ALAMEDA, Calif. -- If nothing else, Jon Gruden is an old football soul who cut his coaching teeth in a different era. His first head-coaching job came at the tender age of 34 in 1998 with the Oakland Raiders so, yeah, Gruden is sensitive to the Raiders' current lot in his second stint with the franchise.
The Raiders' 2018 home finale, a Christmas Eve affair against the rival Denver Broncos, might be the final Raiders game ever played in Oakland after the city announced its plans last week to file a federal lawsuit against the team and league over the move to Las Vegas in 2020. A day later, the Raiders pulled their offer to pay $7.5 million in rent for one last season in 2019 at the Oakland Coliseum off the table.
"Just raging in the Black Hole," Gruden said Monday in his weekly media conference, when asked about Coliseum memories. "Rocking and raging down there after the Steeler game [last week], after a lot of wins over the years. Seeing a lot of the old highlights of great Raider teams, I get excited. I get emotional about it, and hopefully we get it all resolved so we can continue to play there."
The Coliseum has served as the Raiders' home from 1966 through 1981, and again from 1995 through today (the Raiders were in Los Angeles from 1982 to 1994).

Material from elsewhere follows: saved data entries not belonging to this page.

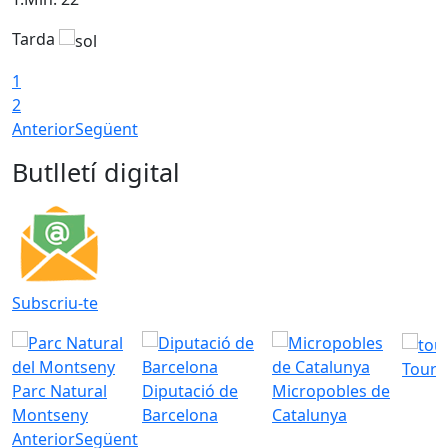
Tarda
T
1
2
Anterior
Següent
Butlletí digital
Subscriu-te
Tourd
Parc Natural
Diputació de
Micropobles de
Montseny
Barcelona
Catalunya
Anterior
Següent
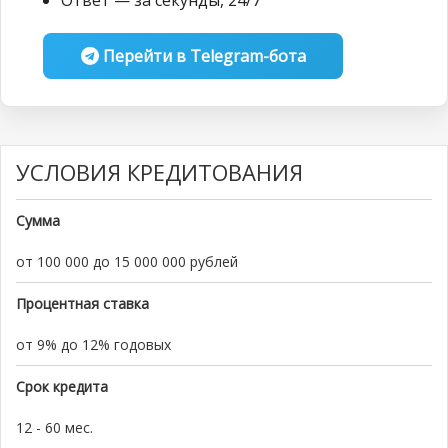
Ответ — за секунды, 24/7
Перейти в Telegram-бота
УСЛОВИЯ КРЕДИТОВАНИЯ
Сумма
от 100 000 до 15 000 000 рублей
Процентная ставка
от 9% до 12% годовых
Срок кредита
12 - 60 мес.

"It's a real football stadium," Gruden said. "It's dirt, grass, it's got tradition. It's where some of the best games in the history of football have been played. It's where some of the best players in the history of the world have played football games.

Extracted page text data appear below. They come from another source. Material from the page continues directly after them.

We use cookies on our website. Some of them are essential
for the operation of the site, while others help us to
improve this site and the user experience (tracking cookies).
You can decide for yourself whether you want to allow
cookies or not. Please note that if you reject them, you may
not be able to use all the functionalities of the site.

"You're walking around before the Steeler game and you see Franco Harris and Lester Hayes and you think about some of the battles they had in that place. Reggie Jackson, lighting the [Al Davis] Torch. I mean, there are a lot of things that have happened in that stadium and, uh, next question. I don't want to start crying about a stadium."
True, the Coliseum, which opened in 1966 and remains the lone stadium in the NFL also used by a major league baseball team, the Oakland Athletics, has sewage issues. And rodent problems (a skunk met his fate on the concourse after the home opener and two dead mice were found in the press box soda machine after the Steelers game).
But on-the-field memories are what keep Gruden going. He recalled the famous Sea of Hands game from the 1974 playoffs in Oakland, when a falling-down Ken Stabler hit Clarence Davis in the end zone to beat the Miami Dolphins.
Gruden also talked of sitting in old Texas Stadium in its last season of 2008, as head coach of the Tampa Bay Buccaneers.
"I remember sitting in the locker room, looking around and thinking, 'Man, there were some real good coaches and players that played in here,'" Gruden said. "I like the old stadiums. I like the traditional joints, to be honest with you. But I'm also excited about the future of the Raiders. Who are we kidding? It's a sentimental time.
"Maybe the night before the [Broncos] game we'll sauce up a video for the guys, get them a true respect of where they're playing again."